Aumenta la presencia de mujeres en bandas criminales en Ecuador
La Policía desarticuló en Guayaquil una banda femenina que extorsionaba con explosivos, un caso que refleja el crecimiento de mujeres en roles de mando dentro del crimen organizado.

La presencia de mujeres en bandas criminales en Ecuador registra un aumento sostenido y un cambio de roles. El 10 de enero de 2026, la Policía Nacional desarticuló en Guayaquil una organización integrada exclusivamente por mujeres que extorsionaba a comerciantes mediante amenazas con explosivos, según informó la institución.
El operativo expuso una tendencia que ya no se limita a tareas logísticas. Las investigaciones señalan que mujeres están asumiendo funciones de liderazgo y ejecución en estructuras delictivas, en un contexto marcado por la expansión de grupos armados y el aumento de la violencia en el país.
Cifras y alcance del fenómeno
En 2024, alrededor de 450 mujeres fueron detenidas por vínculos con actividades delictivas. Expertos en seguridad estiman que la cifra se duplicó en 2025 y que al menos la mitad de las detenidas tendría nexos con Los Lobos, seguidas por Los Choneros y Tiguerones.
Estas organizaciones han intensificado el reclutamiento femenino, especialmente en provincias como Guayas, Manabí y Pichincha. Para la ciudadanía, el impacto se traduce en nuevas modalidades de extorsión y una mayor complejidad para la acción policial.
El caso desarticulado en Guayaquil
Durante los allanamientos, los agentes hallaron detonantes explosivos ocultos debajo de las camas de las sospechosas. Dos de las cuatro detenidas se identificaron como integrantes de Los Lobos, y la banda exigía pagos de hasta USD 5.000 a comerciantes para no atentar contra sus locales.
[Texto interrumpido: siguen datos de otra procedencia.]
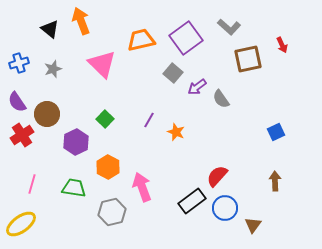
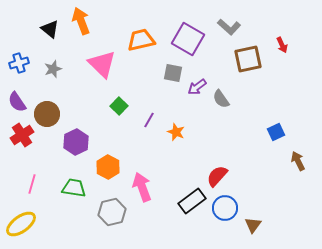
purple square: moved 2 px right, 1 px down; rotated 24 degrees counterclockwise
gray square: rotated 30 degrees counterclockwise
green square: moved 14 px right, 13 px up
brown arrow: moved 23 px right, 20 px up; rotated 24 degrees counterclockwise
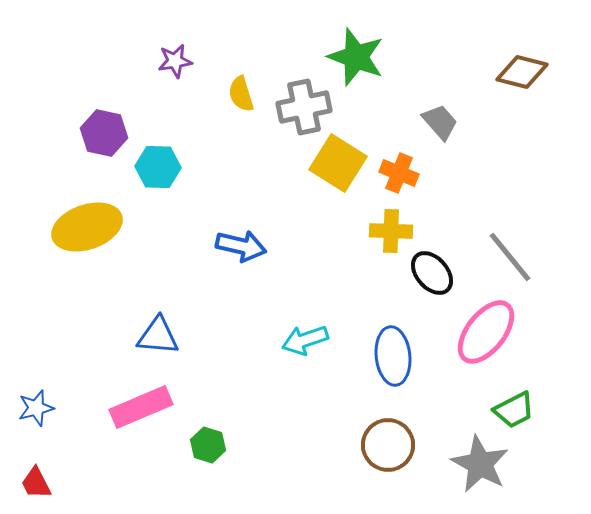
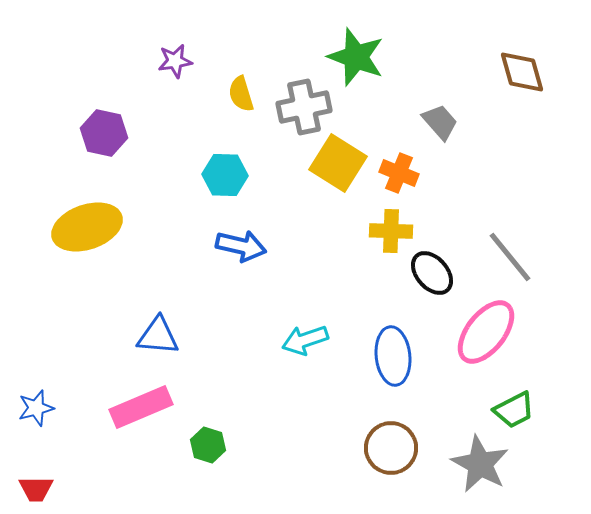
brown diamond: rotated 60 degrees clockwise
cyan hexagon: moved 67 px right, 8 px down
brown circle: moved 3 px right, 3 px down
red trapezoid: moved 6 px down; rotated 63 degrees counterclockwise
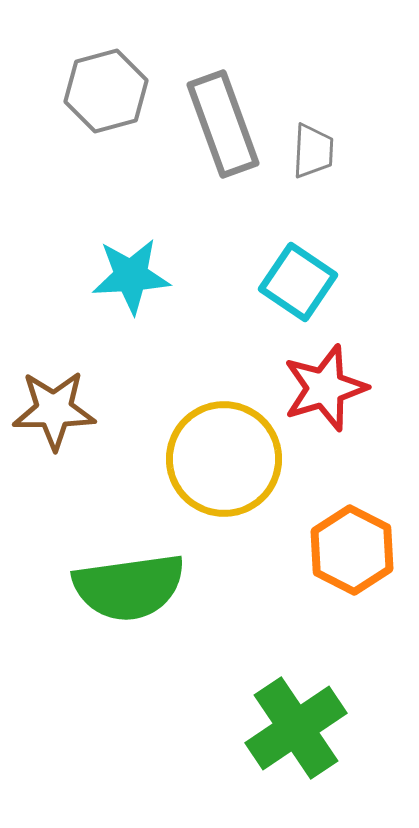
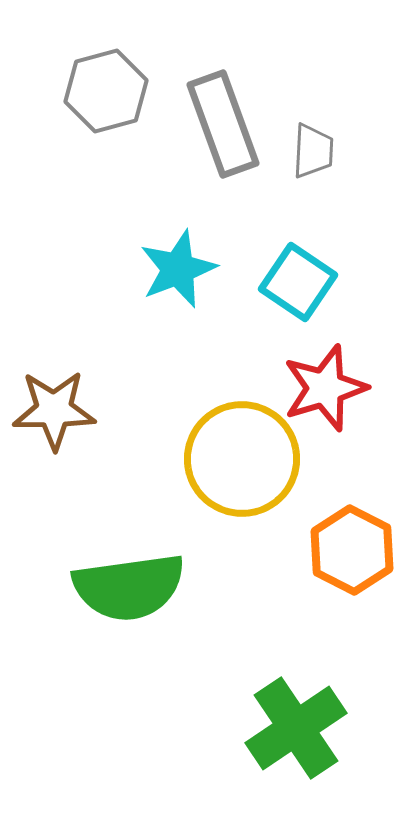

Una de las víctimas denunció que recibió amenazas reiteradas, videos de su negocio y varios intentos de colocar explosivos, hechos que quedaron registrados en cámaras de seguridad. El rastreo de un depósito bancario permitió a la Unidad Antisecuestros y Extorsión ubicar a las responsables.
Factores detrás del reclutamiento
Especialistas en temas de género y seguridad explican que el ingreso de mujeres a estas estructuras responde a factores económicos, presión familiar y dinámicas sociales. Estas condiciones han facilitado el paso de roles secundarios a posiciones de mando dentro de las organizaciones.
Desde el análisis social, se advierte que la precariedad económica y la normalización de la violencia influyen en esta tendencia. Las autoridades reconocen que el fenómeno exige estrategias diferenciadas de prevención y control.
Respuesta institucional y debate
La Policía sostiene que el combate al crimen organizado debe adaptarse a estos cambios. Las investigaciones continuarán para identificar redes de apoyo, financiamiento y posibles vínculos con otras estructuras delictivas.
Hasta el cierre de esta edición, lo que se sabe es que la participación femenina en el sistema criminal crece y se diversifica. Lo que falta por confirmar es el alcance real de su liderazgo dentro de las bandas y cómo evolucionará la respuesta estatal.
Qué sigue y recomendaciones
Las autoridades prevén reforzar la inteligencia financiera y los operativos focalizados. Para los ciudadanos, la recomendación es denunciar extorsiones a través de los canales oficiales y evitar negociaciones directas con los delincuentes.
El cierre de esta edición confirma que la presencia de mujeres en bandas criminales en Ecuador ya no es marginal y plantea nuevos desafíos para la seguridad y la política pública.